Al giorno d’oggi disponiamo di molteplici app o software che ci consentono di restare in contatto, contemporaneamente, con una pluralità di persone, generando così un imponente flusso di comunicazioni; non è infrequente che in tali contesti possano verificarsi situazioni in cui uno dei partecipanti alla discussione insulti un altro.
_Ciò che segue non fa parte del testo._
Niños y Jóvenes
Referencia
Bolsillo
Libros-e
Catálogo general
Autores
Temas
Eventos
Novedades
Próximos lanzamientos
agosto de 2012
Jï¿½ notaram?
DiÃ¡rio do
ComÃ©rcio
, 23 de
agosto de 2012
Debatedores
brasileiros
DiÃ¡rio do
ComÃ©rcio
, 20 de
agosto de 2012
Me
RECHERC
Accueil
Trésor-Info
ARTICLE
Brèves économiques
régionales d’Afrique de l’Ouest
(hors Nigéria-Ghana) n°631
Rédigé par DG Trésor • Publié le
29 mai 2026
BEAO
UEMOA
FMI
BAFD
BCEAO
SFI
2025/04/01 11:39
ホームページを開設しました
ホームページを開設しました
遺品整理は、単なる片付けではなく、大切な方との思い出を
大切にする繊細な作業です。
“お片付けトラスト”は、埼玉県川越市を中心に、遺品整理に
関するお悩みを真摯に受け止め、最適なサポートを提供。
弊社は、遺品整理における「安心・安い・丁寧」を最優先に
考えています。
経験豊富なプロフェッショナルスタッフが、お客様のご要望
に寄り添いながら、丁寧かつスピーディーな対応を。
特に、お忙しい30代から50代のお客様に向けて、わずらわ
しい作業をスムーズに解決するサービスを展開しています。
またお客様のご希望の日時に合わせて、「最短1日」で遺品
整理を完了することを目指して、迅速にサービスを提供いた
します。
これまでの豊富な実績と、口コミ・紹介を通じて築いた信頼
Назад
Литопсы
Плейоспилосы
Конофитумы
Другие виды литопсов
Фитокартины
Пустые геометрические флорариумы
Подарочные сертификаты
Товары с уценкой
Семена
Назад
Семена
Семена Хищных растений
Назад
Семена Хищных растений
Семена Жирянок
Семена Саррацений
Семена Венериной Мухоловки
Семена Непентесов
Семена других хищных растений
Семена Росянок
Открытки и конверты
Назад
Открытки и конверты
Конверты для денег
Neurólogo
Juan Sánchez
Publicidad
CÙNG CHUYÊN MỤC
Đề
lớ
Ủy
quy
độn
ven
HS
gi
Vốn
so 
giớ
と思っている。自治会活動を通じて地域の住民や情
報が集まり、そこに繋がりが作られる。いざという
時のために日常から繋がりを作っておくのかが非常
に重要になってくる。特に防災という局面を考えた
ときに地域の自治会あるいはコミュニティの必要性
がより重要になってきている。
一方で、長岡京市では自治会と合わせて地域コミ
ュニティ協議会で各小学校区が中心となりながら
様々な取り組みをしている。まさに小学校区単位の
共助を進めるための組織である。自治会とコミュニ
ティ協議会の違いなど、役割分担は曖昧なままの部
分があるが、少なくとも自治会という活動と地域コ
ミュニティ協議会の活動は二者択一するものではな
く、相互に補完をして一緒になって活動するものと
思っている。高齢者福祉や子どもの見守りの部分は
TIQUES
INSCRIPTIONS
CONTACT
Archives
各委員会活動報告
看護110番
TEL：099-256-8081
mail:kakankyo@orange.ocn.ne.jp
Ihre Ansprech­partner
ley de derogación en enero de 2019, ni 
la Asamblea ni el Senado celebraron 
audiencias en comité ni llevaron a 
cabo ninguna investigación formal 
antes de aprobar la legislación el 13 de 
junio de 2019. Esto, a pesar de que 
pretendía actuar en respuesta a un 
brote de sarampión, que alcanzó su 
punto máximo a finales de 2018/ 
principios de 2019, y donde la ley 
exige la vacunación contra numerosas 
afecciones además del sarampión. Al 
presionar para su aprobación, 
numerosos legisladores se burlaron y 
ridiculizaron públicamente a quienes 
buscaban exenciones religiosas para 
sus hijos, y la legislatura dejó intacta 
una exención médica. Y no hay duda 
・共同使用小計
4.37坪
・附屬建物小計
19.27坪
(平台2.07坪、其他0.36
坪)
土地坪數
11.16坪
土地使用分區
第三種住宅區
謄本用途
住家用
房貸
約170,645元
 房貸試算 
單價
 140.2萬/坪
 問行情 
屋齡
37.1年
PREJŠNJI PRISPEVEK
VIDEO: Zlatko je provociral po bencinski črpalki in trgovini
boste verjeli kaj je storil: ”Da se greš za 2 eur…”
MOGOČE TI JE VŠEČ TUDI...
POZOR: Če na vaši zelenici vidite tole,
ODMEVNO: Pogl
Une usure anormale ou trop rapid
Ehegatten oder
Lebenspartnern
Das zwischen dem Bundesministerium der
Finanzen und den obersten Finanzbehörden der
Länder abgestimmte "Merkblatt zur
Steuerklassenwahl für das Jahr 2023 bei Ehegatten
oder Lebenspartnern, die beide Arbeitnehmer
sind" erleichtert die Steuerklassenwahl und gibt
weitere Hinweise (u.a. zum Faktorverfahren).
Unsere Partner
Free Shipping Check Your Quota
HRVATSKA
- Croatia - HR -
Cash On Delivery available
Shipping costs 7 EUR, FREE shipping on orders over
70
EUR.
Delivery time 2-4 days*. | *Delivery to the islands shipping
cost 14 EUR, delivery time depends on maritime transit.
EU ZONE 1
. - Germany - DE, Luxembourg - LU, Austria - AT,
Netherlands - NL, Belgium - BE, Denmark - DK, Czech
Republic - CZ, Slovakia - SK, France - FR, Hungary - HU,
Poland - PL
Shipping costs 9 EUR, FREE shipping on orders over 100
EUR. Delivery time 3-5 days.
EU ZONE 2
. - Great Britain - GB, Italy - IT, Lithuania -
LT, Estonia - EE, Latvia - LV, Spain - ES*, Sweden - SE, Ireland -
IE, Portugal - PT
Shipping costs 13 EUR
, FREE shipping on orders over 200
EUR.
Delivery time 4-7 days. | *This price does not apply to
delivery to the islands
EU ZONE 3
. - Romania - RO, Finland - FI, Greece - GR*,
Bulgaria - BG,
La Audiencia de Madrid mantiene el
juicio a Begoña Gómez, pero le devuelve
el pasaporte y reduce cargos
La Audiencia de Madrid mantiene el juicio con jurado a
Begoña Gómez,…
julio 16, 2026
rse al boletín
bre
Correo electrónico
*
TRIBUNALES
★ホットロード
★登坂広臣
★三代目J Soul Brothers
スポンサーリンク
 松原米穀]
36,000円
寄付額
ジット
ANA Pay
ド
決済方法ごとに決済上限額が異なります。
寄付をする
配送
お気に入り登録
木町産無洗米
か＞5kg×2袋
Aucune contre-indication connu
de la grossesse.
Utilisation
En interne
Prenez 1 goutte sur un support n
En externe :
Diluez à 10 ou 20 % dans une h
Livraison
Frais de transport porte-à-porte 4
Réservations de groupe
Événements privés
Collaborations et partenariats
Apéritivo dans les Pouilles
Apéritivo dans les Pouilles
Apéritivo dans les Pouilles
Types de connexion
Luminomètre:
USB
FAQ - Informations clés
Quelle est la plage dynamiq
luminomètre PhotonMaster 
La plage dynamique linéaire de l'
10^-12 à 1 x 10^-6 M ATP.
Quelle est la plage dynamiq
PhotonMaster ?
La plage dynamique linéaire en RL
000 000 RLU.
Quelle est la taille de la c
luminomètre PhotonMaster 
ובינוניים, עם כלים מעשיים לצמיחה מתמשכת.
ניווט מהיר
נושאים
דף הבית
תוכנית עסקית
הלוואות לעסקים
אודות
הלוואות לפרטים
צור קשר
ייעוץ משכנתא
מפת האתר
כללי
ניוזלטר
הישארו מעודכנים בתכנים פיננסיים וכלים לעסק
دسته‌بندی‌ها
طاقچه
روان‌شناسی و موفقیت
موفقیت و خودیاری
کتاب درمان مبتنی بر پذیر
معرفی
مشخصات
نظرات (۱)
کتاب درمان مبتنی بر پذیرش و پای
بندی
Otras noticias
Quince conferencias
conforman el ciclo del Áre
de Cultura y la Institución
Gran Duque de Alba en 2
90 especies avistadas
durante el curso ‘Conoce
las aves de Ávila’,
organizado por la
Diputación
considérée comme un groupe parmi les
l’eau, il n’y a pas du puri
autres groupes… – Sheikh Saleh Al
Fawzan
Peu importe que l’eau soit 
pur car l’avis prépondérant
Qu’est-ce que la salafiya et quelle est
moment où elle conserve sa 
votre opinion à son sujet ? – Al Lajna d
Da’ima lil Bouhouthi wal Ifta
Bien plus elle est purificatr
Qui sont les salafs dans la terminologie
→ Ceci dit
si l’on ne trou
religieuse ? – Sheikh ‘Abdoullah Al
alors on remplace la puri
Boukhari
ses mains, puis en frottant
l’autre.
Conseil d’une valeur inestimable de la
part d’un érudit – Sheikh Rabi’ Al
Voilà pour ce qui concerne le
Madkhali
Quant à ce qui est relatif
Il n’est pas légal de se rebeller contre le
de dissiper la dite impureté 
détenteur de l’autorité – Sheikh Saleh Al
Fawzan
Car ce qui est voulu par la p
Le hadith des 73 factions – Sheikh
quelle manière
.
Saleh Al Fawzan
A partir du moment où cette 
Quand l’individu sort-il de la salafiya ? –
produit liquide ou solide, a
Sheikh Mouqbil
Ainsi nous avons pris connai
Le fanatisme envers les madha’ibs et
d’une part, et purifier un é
Ci si può chiedere, quindi, quali siano le conseguenze giuridiche per questo comportamento ed è interessante notare come la giurisprudenza abbia dato risposte diverse in relazione al tipo di app/software utilizzato: il diverso modo di funzionamento, infatti, incide sugli esiti giuridici.

Il punto cruciale, infatti, è distinguere tra ingiuria (che non è più reato) e diffamazione: la prima si verifica quando un soggetto offende direttamente un altro (la presenza di ulteriori soggetti che ascoltano è quindi una semplice variabile); la diffamazione, invece, si ha quando un soggetto insulta un’altra persona comunicando con altri.

Calando questa distinzione sul piano pratico delle chat di gruppo, prendiamo due ipotesi.

  1. Videochiamata di gruppo (nel caso trattato, Google Hangouts). Nell’ipotesi in cui, durante una videochat collettiva, uno dei partecipanti abbia insultato un altro, la Cassazione ha ritenuto esserci ingiuria (depenalizzata) e non diffamazione, perché l’offesa era rivolta direttamente ad una persona, che l’ha immediatamente percepita; il fatto che vi fossero altri partecipanti in quel momento è stato ritenuto irrilevante ai fini dell’inquadramento giuridico. Nessuna conseguenza penale quindi, secondo la Cassazione (sentenza n. 10905 del 2020).
  2. Messaggi su chat di gruppo (Whatsapp, nel caso specifico). In questo caso, la Cassazione ha ritenuto sussistere la diffamazione (e quindi un reato), perché “sebbene il mezzo di trasmissione/comunicazione adoperato consenta, in astratto, (anche) al soggetto vilipeso di percepire direttamente l’offesa, il fatto che messaggio sia diretto ad una cerchia di fruitori – i quali, peraltro, potrebbero venirne a conoscenza in tempi diversi -, fa sì che l’addebito lesivo si collochi in una dimensione ben più ampia di quella interpersonale tra offensore ed offeso” (sentenza n. 7904 del 2019).

Insomma: occhio a come scegliete di fare le vostre chat di gruppo!